Cette conjoncture a pour conséquence que des livres aussi importants à mes yeux que Mademoiselle de Biche ou Rouge à lèvres sur le plongeoir d’une piscine municipale risquent de passer à côté de leurs lecteurs par simple défaut de visibilité. Ce qui n’est pas sans me déprimer un max car quand on fait ce métier – enfin, j’imagine, c’est mon cas tout du moins – c’est pour créer des rencontres auteurs/lecteurs, pas pour se constituer sa bibliothèque idéale à ressasser sous son plaid… Et pour avoir eu une enfance provinciale très loin de tout milieu littéraire, je sais à quel point il est important d’avoir la possibilité – simplement ça : avoir la possibilité – de tomber sur une information orientant vers un livre qui peut changer une vie, faire prendre une bifurcation, créer un déclic esthétique, ou même simplement passer une bonne journée et c’est déjà ça de pris.
Un exemple personnel assez cocasse : j’ai découvert le travail d’Orlan à 14 ou 15 ans en regardant… Ciel mon mardi. Oui oui, avec Christophe Dechavanne. Elle sortait de l’une de ses opérations performances, le visage encore cerné de bandages comme un buste égyptien, et montrait des reliquaires de sa propre chair. Évidemment, le dispositif était atroce et j’en avais le cœur serré : Christophe Dechavanne brandissait un reliquaire sanglant en s’approchant du public qui poussait des « aaaaah ! », et des « beurk ! »… Bref, le cirque. Mais j’ai été marquée par la détermination de l’artiste, droite comme un i, qui ne se démontait nullement et continuait à expliquer calmement sa démarche. Et évidemment bouleversée de découvrir cette forme d’art extrême qui m’était totalement inconnue. Quand je pense que c’est comme ça que j’ai commencé à faire des recherches sur la performance et l’art action (surtout que 10 ans plus tard, je rencontrais Orlan et travaillais sur son livre paru chez Al Dante ! et tiens, j’avais oublié Le Plan du film séquence 1, dont on entend des extraits sur son site, avec la musique de Tanger – je ne vois pas comment j’ai pu oublier ça, j’ai passé des heures à assembler la jaquette, les disques, le livret, à Romainville…), je me dis que ça vaut le coup de continuer à se démener en tout sens pour faire connaître ce à quoi l’on croit, même si c’est vraiment épuisant – et puis cette impression d’être ouistiti ou danseuse nue…

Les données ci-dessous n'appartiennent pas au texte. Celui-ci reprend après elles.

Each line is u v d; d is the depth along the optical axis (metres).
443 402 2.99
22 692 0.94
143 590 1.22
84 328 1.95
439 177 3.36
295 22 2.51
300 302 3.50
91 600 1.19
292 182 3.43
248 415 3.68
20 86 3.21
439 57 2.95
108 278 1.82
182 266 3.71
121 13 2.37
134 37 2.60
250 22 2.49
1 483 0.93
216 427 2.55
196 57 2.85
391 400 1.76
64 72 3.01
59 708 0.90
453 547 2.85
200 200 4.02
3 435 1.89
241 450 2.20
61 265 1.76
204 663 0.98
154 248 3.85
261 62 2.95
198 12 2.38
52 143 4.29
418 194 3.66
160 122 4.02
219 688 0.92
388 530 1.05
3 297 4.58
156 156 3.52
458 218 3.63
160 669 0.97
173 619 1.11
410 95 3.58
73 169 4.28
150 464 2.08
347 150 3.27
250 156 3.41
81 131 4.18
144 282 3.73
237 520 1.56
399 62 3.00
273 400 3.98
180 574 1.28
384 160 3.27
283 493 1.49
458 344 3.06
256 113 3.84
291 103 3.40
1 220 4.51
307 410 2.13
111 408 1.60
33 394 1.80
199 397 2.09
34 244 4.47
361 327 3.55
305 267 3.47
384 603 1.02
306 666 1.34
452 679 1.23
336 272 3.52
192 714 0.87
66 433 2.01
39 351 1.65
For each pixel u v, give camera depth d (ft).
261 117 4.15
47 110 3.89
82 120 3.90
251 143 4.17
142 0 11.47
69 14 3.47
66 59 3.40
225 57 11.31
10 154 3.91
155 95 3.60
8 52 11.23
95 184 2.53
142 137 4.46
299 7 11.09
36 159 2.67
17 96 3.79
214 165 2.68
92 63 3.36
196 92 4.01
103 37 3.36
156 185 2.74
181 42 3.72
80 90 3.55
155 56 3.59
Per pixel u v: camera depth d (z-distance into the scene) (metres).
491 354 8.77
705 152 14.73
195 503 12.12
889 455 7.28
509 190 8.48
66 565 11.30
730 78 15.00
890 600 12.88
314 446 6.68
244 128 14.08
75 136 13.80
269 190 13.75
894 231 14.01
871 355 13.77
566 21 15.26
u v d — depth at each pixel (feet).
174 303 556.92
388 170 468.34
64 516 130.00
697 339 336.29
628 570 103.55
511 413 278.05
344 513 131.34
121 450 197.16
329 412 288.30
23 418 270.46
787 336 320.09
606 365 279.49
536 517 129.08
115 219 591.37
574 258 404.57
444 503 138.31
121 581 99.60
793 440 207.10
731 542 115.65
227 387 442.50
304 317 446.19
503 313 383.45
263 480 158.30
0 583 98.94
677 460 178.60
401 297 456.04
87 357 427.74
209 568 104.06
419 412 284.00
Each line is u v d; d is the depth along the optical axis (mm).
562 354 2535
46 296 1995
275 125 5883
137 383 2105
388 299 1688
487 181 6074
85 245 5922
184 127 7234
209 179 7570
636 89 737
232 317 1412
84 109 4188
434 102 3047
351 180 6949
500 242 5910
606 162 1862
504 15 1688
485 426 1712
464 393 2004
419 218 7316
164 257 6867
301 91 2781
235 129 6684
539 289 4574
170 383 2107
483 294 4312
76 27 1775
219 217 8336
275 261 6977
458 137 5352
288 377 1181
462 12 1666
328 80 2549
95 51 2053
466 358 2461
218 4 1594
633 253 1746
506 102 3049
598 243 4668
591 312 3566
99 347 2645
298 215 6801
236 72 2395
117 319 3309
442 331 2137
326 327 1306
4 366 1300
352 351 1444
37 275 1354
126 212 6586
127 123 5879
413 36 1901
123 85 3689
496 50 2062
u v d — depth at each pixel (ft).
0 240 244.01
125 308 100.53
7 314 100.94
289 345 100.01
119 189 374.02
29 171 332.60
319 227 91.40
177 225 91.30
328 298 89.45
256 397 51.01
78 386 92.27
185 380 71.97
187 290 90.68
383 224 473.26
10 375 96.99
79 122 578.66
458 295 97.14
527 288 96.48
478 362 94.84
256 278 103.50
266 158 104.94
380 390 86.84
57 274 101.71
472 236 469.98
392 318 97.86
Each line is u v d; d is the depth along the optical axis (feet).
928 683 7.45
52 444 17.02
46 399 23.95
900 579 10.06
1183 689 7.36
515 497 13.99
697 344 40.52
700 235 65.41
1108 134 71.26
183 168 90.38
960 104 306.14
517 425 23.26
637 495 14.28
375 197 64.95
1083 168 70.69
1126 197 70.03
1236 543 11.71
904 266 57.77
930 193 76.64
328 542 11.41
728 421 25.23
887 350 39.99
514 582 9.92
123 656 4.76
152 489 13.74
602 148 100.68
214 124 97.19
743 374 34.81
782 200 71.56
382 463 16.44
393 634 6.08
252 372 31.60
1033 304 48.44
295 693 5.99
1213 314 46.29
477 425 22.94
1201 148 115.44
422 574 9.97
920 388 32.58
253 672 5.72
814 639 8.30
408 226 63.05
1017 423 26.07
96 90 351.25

Je précise que cet état des lieux assez sombre ne concerne pas la radio, qui demeure, me semble-t-il un espace ayant la possibilité de prendre des risques et de défendre ses choix. Quant à la télévision, je l’ai évoquée ci-dessus… J’exhorterais volontiers n’importe quel animateur télé à inviter Manuel Joseph, Dominiq Jenvrey, Marie Frering… Sans doute un moment difficile à passer pour eux, mais sait-on jamais ce qui se passe de l’autre côté du miroir…
Heureusement que l’effervescence du net compense la donne et j’ose espérer que cela sera un mouvement croissant. Outre les sites littéraires, je découvre régulièrement de nouveaux blogs offrant leurs enthousiasmes de lecture, et c’est terriblement exaltant (je ne les cite pas tous, j’en oublie toujours ! et après je me fais disputer). J’aurais donc dû plutôt intituler ce billet : « Jeunes gens, soyez lecteurs et faites-le savoir ! » car c’est cette fonction de partage qui importe, hors mode. La sincérité et la passion. Le reste n’est que toile de fond de crise économique et temps qui passe. Soyons souverains et fous !
Orlan, Le Baiser de l’artiste, 1977 (œuvre que l’on peut voir au Frac des Pays de la Loire).